When Vincent Gallo’s film The Brown Bunny played at Cannes in 2003, Roger Ebert walked out of the screening and called it the worst movie ever to play the festival. (He later recanted, somewhat, saying that wasn’t a fair criticism because he hadn’t actually seen every movie that ever played Cannes.)
Gallo — whose movie infamously depicted Chloe Sevigny going down on her co-star and director, like, for real, in real time — had a characteristically even-keeled response, calling Ebert a “fat pig with the physique of a slave trader” and, for good measure, wished for Ebert to get colon cancer.

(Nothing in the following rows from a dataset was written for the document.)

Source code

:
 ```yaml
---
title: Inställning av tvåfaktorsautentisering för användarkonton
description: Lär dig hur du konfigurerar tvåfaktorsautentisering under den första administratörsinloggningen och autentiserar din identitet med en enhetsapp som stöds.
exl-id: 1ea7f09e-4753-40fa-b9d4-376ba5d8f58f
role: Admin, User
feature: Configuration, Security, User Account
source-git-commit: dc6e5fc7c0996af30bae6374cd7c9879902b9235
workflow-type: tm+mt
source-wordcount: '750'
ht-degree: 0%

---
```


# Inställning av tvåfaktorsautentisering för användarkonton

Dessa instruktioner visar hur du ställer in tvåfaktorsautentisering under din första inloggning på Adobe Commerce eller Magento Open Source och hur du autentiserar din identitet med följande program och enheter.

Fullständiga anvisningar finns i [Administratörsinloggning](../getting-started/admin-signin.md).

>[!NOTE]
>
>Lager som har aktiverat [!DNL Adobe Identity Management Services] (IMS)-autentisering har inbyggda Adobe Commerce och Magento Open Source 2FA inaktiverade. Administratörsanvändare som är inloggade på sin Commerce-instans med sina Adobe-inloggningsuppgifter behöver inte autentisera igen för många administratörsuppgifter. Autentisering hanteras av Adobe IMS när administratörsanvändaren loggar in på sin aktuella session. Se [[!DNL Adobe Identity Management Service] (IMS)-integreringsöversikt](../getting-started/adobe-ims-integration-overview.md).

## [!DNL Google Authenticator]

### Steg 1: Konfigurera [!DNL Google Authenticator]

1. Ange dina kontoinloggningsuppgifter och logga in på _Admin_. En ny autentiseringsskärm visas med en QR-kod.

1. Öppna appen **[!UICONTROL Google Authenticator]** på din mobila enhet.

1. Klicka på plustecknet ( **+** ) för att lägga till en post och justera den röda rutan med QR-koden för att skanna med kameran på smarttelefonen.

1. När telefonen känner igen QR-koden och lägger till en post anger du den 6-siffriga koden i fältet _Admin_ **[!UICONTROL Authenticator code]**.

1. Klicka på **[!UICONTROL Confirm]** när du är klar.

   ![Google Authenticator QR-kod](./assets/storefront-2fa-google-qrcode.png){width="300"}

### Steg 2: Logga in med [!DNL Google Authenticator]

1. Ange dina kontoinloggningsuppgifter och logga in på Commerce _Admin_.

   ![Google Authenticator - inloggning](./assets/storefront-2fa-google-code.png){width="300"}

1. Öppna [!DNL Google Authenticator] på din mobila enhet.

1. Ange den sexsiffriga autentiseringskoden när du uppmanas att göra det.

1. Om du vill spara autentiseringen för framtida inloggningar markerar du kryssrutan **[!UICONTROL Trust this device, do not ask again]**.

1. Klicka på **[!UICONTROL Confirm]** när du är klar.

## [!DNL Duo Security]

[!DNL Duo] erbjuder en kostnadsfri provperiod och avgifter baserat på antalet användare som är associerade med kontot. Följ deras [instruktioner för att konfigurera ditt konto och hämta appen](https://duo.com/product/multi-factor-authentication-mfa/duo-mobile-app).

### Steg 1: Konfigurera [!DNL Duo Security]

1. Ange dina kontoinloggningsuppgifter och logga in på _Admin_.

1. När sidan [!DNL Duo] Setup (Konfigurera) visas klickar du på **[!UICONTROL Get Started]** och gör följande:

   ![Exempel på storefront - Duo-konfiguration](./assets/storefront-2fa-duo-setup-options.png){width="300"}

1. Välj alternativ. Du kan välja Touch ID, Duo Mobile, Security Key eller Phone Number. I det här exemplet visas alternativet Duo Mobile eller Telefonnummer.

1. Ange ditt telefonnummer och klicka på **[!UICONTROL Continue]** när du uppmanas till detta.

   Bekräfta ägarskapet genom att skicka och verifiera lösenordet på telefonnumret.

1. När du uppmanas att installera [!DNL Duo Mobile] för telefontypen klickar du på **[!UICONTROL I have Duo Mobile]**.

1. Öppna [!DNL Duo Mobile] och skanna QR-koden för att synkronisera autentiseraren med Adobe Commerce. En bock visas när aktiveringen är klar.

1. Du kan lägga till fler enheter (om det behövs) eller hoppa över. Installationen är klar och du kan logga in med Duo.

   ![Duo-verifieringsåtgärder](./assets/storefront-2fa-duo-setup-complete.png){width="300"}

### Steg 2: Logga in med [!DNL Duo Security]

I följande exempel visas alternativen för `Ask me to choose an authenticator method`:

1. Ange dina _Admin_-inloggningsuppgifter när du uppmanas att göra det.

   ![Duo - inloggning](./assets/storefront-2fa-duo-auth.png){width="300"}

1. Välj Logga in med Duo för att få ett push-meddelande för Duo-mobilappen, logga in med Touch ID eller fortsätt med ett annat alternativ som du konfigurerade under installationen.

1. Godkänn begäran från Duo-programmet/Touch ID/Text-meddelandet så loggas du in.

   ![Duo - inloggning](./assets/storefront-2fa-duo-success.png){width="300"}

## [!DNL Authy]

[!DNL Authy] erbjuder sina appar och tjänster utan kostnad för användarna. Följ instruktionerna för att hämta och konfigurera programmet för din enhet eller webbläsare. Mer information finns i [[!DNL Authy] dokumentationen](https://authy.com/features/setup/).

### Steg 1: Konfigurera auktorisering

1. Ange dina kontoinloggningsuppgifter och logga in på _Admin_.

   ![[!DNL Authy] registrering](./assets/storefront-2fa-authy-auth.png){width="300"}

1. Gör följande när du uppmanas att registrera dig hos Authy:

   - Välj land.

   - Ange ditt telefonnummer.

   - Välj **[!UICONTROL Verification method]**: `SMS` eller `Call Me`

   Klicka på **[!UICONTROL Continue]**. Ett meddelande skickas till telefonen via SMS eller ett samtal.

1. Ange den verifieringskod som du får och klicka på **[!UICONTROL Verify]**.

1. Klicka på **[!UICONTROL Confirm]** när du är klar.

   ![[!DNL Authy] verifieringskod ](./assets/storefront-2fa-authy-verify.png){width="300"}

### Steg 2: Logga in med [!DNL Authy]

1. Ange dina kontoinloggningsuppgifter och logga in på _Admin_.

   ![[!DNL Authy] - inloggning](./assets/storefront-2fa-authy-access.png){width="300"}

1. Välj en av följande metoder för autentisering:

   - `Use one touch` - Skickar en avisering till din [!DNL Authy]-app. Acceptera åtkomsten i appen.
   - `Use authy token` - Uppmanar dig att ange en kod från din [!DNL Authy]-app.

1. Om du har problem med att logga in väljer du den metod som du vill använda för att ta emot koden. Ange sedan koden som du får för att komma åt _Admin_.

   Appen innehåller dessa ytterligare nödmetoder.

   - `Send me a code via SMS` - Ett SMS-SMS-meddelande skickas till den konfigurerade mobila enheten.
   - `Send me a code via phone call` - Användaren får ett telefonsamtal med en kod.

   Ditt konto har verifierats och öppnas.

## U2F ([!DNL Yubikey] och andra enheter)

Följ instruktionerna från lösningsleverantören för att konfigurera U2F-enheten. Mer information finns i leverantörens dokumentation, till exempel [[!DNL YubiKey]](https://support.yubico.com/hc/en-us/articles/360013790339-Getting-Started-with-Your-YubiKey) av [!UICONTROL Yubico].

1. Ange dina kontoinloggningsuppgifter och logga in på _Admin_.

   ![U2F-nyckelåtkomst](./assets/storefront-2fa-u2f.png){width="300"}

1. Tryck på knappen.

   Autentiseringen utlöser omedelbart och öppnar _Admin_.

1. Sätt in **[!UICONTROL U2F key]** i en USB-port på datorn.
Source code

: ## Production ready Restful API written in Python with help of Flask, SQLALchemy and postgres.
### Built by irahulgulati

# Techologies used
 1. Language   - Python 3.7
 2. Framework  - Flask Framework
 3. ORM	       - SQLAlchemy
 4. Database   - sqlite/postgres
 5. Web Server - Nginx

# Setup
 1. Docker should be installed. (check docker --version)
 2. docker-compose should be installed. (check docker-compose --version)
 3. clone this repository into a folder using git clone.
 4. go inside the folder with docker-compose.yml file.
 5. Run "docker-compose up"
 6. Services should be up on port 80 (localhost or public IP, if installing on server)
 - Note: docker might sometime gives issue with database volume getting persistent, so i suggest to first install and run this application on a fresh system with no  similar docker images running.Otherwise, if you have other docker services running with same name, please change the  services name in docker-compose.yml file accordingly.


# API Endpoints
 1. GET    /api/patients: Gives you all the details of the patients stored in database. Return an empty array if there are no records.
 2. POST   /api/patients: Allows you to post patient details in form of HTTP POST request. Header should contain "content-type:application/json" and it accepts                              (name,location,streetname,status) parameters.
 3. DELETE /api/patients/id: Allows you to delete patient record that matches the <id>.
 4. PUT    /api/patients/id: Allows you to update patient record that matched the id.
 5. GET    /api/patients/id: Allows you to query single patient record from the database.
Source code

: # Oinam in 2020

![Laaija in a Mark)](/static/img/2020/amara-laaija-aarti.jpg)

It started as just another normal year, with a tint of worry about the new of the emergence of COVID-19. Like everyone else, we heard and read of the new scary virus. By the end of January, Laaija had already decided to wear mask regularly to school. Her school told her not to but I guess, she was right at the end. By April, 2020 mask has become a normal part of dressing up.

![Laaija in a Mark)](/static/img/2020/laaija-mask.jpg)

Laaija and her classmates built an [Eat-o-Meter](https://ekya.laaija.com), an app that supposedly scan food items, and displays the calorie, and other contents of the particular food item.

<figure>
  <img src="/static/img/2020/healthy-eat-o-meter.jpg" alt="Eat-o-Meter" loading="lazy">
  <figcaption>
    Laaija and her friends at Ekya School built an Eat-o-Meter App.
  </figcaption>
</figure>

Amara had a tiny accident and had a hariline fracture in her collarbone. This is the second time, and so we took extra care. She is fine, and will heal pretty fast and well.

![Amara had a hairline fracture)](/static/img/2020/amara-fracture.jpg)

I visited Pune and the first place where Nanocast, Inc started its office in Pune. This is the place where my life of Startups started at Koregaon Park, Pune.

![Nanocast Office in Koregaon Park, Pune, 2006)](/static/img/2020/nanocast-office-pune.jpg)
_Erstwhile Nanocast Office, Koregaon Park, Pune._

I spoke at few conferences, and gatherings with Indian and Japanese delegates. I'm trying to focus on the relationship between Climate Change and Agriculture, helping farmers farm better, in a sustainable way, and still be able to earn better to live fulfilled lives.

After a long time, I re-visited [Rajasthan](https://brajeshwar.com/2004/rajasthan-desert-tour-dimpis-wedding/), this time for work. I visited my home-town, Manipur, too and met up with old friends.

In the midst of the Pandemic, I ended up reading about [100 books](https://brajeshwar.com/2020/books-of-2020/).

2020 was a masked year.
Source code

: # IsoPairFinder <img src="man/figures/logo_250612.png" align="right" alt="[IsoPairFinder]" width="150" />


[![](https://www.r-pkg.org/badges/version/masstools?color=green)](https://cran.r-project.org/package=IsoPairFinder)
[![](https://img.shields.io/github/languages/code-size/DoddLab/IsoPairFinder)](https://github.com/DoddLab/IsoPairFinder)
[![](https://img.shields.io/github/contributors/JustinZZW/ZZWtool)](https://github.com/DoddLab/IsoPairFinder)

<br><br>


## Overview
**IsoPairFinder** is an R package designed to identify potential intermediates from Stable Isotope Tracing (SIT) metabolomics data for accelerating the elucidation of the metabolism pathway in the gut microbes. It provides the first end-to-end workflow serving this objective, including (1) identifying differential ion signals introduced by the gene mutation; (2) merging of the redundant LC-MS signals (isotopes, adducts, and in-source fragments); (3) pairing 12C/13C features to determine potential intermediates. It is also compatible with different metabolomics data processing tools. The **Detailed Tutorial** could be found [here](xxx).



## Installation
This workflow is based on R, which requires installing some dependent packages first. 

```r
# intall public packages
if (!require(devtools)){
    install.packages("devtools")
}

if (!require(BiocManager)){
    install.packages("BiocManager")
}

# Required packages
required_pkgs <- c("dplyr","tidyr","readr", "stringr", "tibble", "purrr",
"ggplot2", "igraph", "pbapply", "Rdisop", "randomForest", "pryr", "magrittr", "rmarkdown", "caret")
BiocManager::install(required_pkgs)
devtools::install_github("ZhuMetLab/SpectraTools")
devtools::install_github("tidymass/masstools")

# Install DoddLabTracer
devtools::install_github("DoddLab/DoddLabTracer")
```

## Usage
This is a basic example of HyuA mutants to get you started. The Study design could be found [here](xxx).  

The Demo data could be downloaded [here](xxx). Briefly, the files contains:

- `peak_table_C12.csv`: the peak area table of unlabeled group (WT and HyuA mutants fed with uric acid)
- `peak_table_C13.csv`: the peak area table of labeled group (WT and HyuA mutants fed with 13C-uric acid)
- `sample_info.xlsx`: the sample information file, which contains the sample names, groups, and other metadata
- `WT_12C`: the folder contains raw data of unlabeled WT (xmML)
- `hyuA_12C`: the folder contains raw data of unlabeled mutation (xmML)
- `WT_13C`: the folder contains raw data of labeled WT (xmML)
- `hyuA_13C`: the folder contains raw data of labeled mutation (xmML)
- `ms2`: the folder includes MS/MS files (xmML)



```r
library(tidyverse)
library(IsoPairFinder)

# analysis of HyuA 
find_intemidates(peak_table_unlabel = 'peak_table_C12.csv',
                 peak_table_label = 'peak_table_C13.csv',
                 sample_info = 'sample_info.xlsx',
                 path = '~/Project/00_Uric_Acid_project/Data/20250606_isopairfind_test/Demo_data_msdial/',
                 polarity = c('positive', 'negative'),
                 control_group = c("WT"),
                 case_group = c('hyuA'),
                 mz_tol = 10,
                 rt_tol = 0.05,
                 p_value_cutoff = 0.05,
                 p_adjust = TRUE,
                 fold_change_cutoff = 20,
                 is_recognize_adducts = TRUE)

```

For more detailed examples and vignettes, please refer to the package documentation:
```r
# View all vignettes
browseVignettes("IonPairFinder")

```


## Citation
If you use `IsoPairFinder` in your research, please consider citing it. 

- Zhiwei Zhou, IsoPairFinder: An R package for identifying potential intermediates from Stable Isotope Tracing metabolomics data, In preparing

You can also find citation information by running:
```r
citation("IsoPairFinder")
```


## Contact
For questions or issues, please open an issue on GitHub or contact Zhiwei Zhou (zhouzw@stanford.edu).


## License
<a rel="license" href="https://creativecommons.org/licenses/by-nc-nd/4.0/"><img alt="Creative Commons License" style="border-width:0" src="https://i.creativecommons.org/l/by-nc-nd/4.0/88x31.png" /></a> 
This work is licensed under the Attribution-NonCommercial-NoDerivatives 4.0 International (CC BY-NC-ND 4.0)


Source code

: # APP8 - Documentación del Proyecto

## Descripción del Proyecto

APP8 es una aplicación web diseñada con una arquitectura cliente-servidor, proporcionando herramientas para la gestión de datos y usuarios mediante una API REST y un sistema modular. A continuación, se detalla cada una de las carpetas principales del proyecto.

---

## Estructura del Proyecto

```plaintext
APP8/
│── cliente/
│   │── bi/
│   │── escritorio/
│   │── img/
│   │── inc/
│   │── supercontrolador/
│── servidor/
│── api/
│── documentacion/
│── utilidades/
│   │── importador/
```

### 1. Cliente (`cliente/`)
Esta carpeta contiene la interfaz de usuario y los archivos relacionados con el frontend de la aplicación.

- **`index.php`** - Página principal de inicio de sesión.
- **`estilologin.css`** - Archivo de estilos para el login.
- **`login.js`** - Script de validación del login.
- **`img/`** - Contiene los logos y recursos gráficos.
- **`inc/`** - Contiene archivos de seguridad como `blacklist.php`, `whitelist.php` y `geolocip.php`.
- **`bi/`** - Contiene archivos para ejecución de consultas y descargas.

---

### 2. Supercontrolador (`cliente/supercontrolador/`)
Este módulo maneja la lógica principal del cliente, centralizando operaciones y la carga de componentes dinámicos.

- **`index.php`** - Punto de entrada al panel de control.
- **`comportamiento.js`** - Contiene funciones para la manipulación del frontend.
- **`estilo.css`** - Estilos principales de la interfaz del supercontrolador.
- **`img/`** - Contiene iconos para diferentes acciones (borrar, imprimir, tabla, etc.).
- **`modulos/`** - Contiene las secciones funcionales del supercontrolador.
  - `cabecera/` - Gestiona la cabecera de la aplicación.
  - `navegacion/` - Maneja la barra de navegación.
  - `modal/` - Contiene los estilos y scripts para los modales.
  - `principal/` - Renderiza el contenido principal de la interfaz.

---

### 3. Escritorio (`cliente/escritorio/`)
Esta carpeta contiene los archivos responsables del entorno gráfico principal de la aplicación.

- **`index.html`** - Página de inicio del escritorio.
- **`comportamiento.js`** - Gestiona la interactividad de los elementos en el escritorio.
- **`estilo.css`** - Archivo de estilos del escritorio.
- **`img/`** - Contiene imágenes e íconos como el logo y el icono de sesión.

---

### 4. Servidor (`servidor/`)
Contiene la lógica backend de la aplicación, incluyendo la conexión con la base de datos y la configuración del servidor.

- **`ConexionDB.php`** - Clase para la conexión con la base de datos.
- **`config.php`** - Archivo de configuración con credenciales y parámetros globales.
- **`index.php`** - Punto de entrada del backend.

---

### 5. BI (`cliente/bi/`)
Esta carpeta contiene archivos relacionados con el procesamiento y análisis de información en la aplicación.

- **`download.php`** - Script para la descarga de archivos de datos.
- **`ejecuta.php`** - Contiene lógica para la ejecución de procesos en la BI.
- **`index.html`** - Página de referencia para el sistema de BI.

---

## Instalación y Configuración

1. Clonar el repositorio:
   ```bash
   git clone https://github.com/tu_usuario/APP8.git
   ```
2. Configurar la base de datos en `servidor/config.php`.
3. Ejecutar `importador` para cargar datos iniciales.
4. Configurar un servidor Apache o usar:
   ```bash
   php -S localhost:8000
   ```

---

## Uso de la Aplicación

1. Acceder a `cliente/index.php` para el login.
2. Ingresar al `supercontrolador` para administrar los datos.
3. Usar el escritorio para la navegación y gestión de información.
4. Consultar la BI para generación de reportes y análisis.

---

Ebert remarked that watching his own colonoscopy was more entertaining than The Brown Bunny, but it was another riposte that people were bringing up today after Ebert’s death as a prime example of the critic’s wit: “Someday I will be thin, but Vincent Gallo will always be the director of The Brown Bunny.”
A pettier man would have left it at that. But when Gallo re-edited his film and shaved off some 26 minutes, Ebert graciously reviewed the film again — and gave it a thumbs up.
The film’s form and purpose now emerge from the miasma of the original cut, and are quietly, sadly, effective. It is said that editing is the soul of the cinema; in the case of The Brown Bunny, it is its salvation.
Ebert wrote about the two making amends a year later. Gallo has yet to publicly comment on the passing of his onetime nemesis.